Pollution interception

Controlling pollutant loads of point sources is an essential part in water environment management, especially in urban areas. Based on the water-quality situation and requirement and characteristic of research area water environment that: urban domestic sewage as a significant pollutant has more than half NH3-N load in total, while urban and farmland runoff as main non-point pollutant sources have very large majorities of COD and NH3-N, respectively; we set the Sewage Interception Rate as 96% for the urban domestic sewage by improving the receiving and collecting rate of domestic sewage, as 85% for the industrial enterprise pollution by improving the standard of industrial enterprise pollution discharge, and as 75% for the farmland runoff by increasing the ecological buffer zone that cut off the non-point pollution transport path.

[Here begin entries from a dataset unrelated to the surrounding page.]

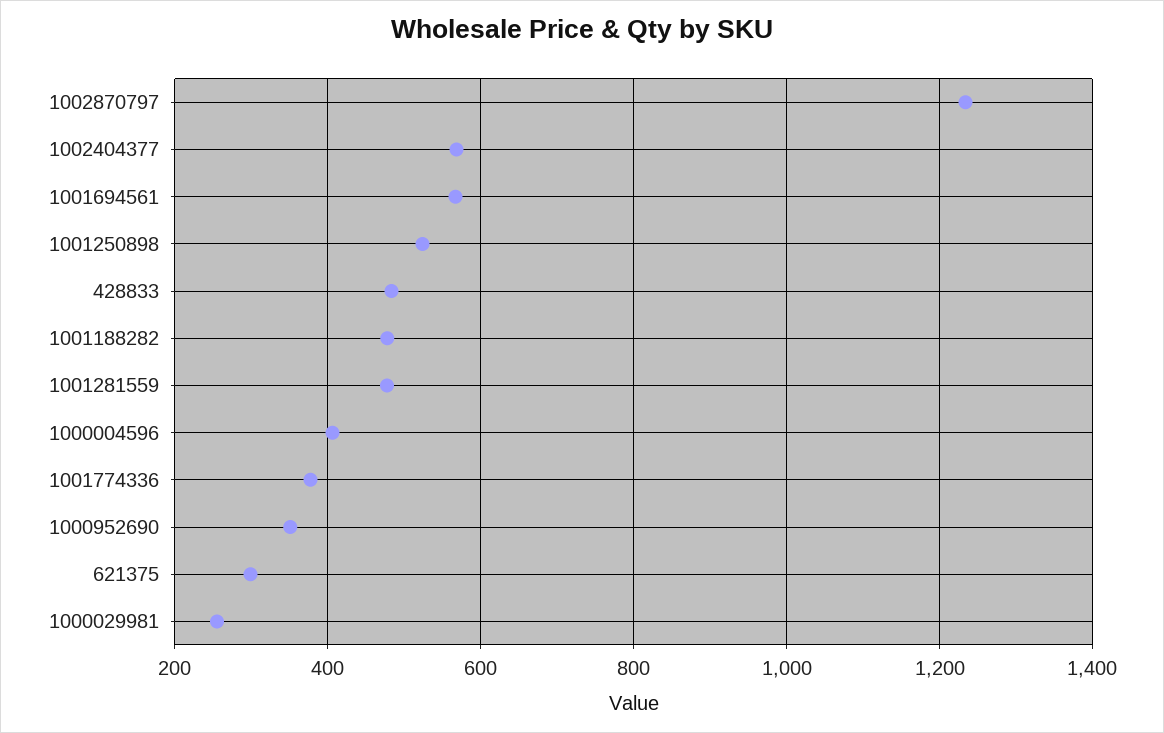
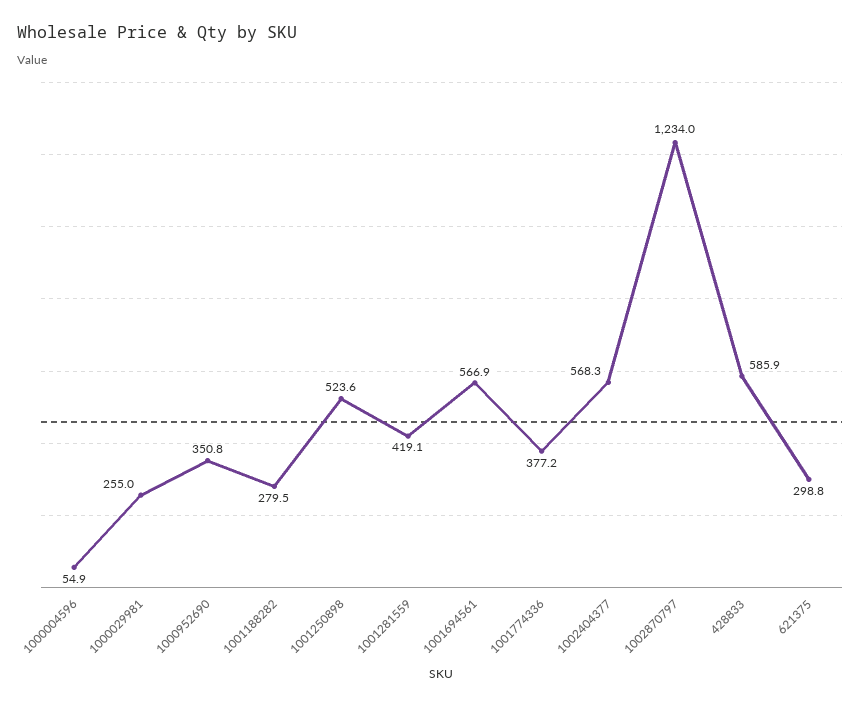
428833: 480 -> 585.9
1001188282: 480 -> 279.5
1001281559: 480 -> 419.1
1000004596: 400 -> 54.9

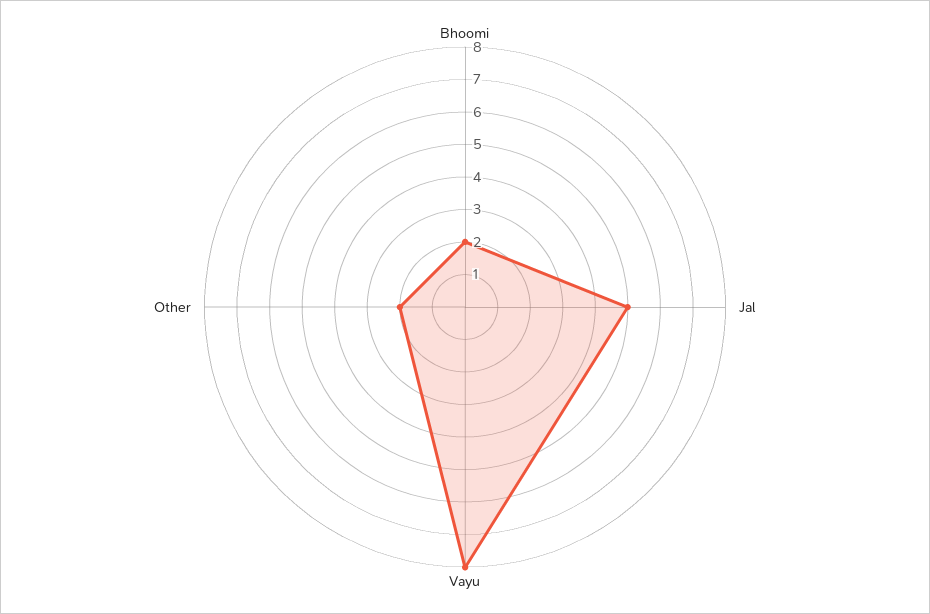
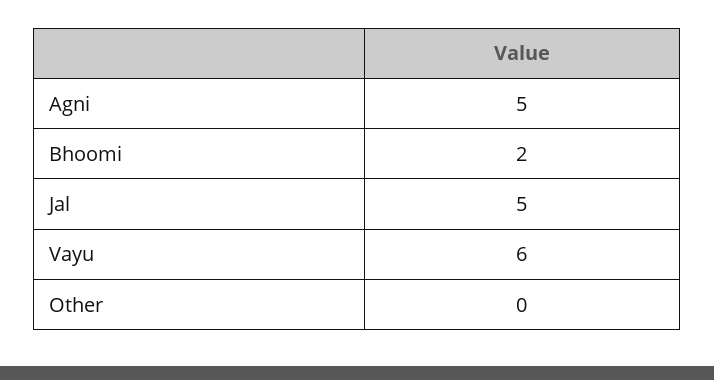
Vayu: 8 -> 6
Other: 2 -> 0
Agni: none -> 5

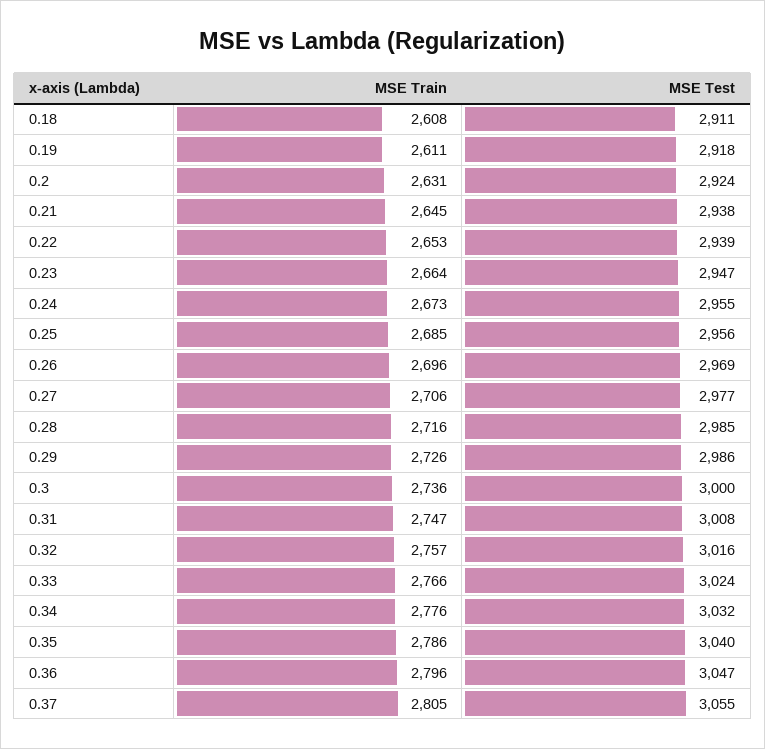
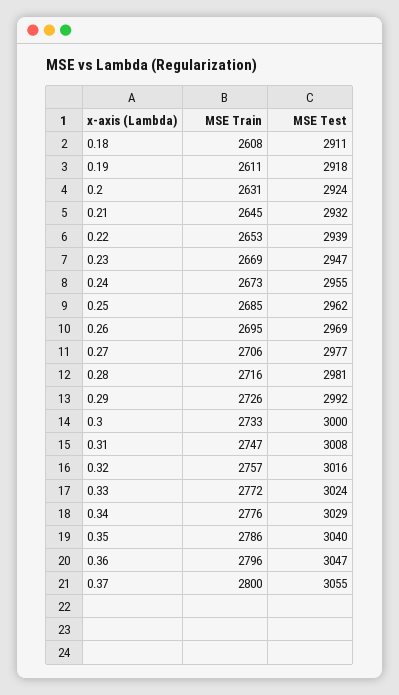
MSE Test, 0.21: 2938 -> 2932
MSE Train, 0.23: 2664 -> 2669
MSE Test, 0.25: 2956 -> 2962
MSE Train, 0.26: 2696 -> 2695
MSE Test, 0.28: 2985 -> 2981
MSE Test, 0.29: 2986 -> 2992
MSE Train, 0.3: 2736 -> 2733
MSE Train, 0.33: 2766 -> 2772
MSE Test, 0.34: 3032 -> 3029
MSE Train, 0.37: 2805 -> 2800

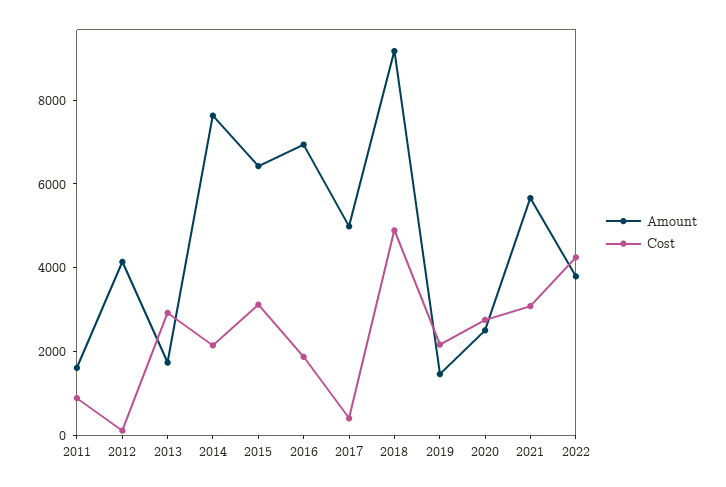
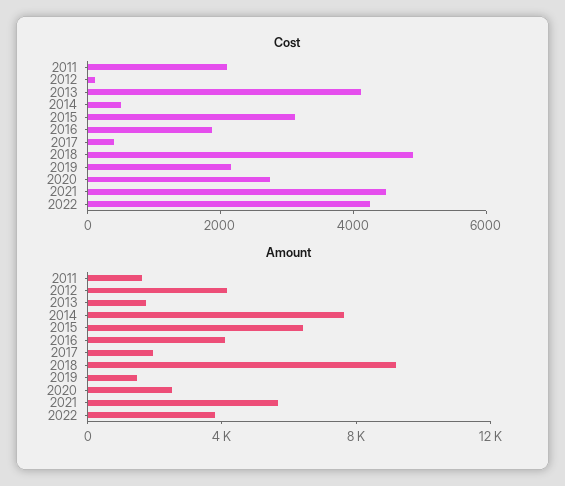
Cost, 2011: 1000 -> 2000
Cost, 2013: 3000 -> 4000
Cost, 2014: 2000 -> 500
Amount, 2016: 7000 -> 4000
Amount, 2017: 5000 -> 2000
Cost, 2021: 3000 -> 4500

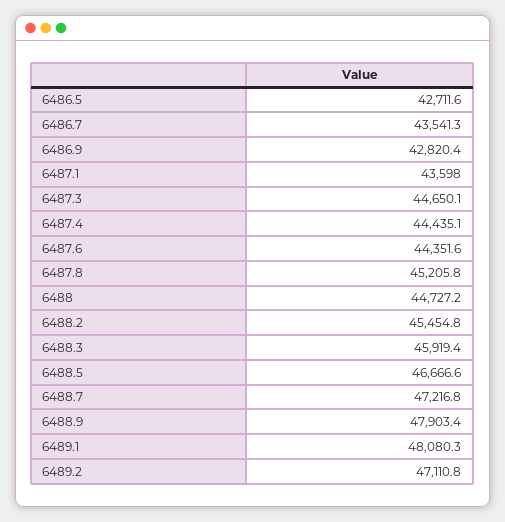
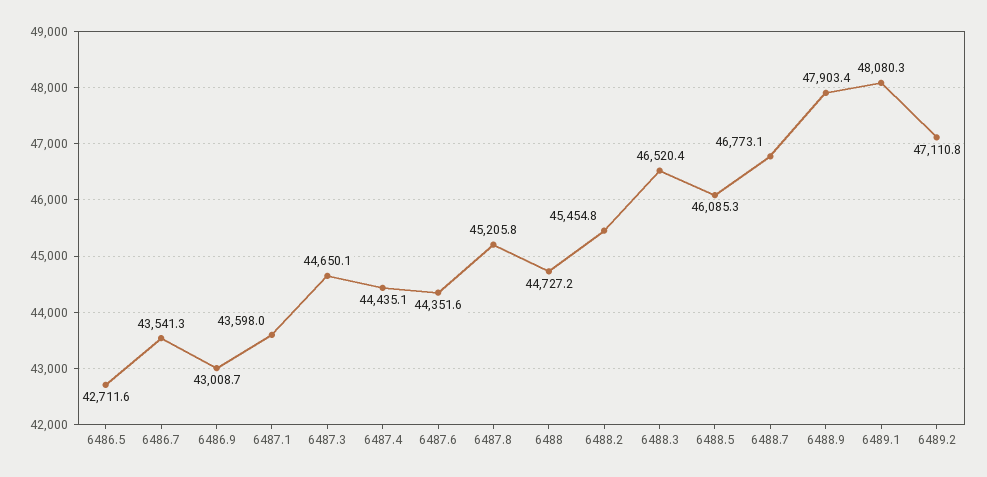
6486.9: 42820.4 -> 43008.7
6488.3: 45919.4 -> 46520.4
6488.5: 46666.6 -> 46085.3
6488.7: 47216.8 -> 46773.1

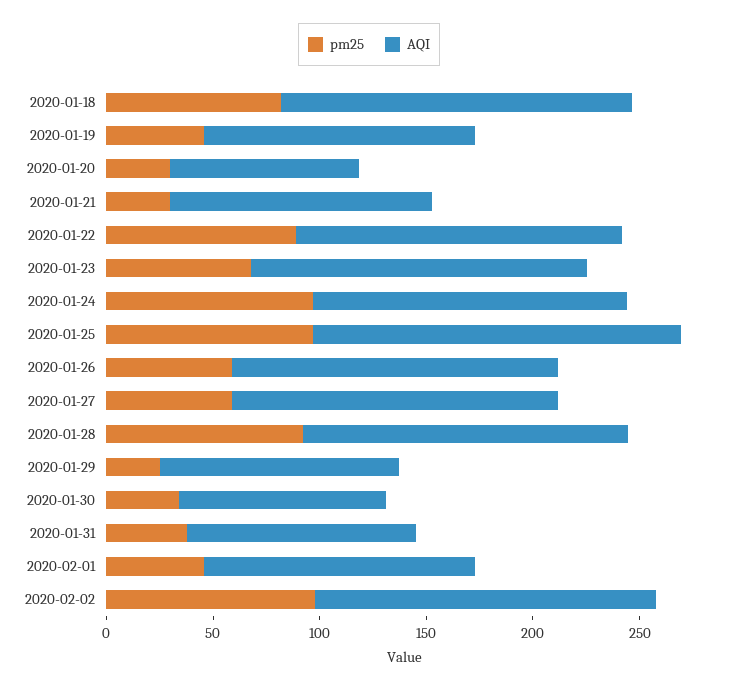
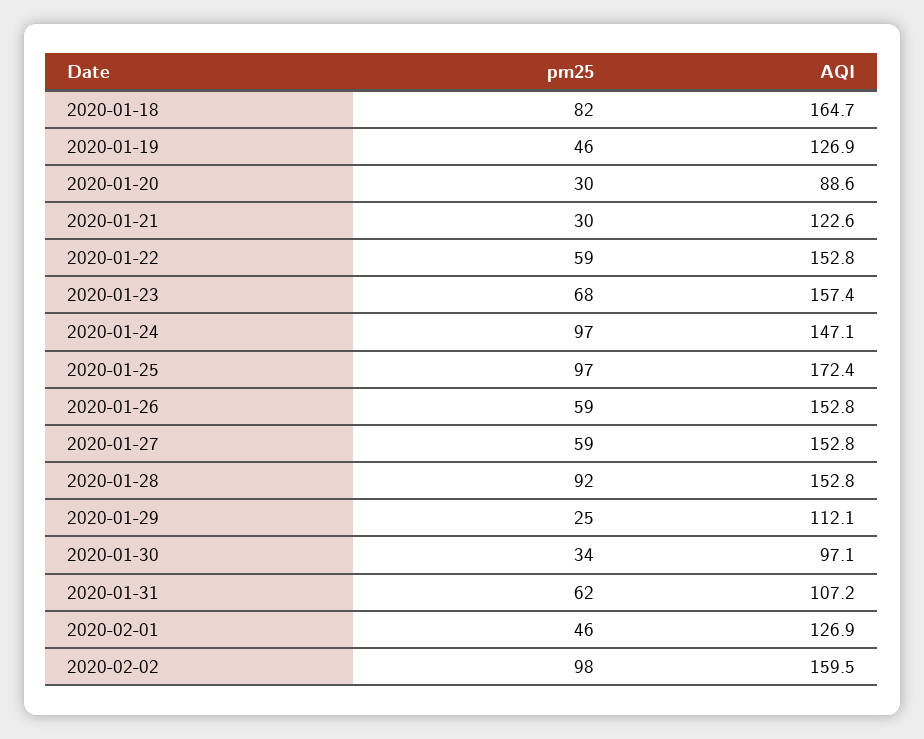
pm25, 2020-01-22: 90 -> 59
pm25, 2020-01-31: 40 -> 62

Cooperative water diversion

Cooperative water diversion means supplying water factor to strengthen the hydraulic connection, further enhance the self-purification capacity and ecological corridors to restore the aquatic ecosystems42. We optimized the cooperative water diversion based on Table 1.

Ecological restoration

As the results of local aquatic investigations and hydrostatic tests of aquatic plants, we selected the common plant species that: submerged plants like goldfish algae and foxtail algae to treat TN and retrain the release of P in sediments43; emerged plants like reed and lotus to adsorb N, P and NH3-N44. And considering the characteristics of different types of rivers, we selected suitable aquatic plant species to build three-dimensional plant communities45 as following: (i) Urban scenic rivers, with slow flow velocity, commercial and residential lands along, are to set ecological floating beds. (ii) Industrial buffer rivers, with relatively slow flow velocity, industrial and domestic lands along, are to build riparian vegetation buffer zone. (iii) Navigation protective rivers, with the functions of navigation, flood control, drainage etc., industrial and agricultural lands along, are to treat bank slope in vertical sections.

Project scheme

Considering the cooperative diversion optimization and measures above, we propose an Ecological Water Diversion Project scheme, see Table 2. Our simulation period selected the first 7 days of significant linear decrease in water quality concentration. Previous studies confirmed that the removal rates of NH4+-N, TN by related aquatic plants are all above 62.3% in the first 7 days46,47.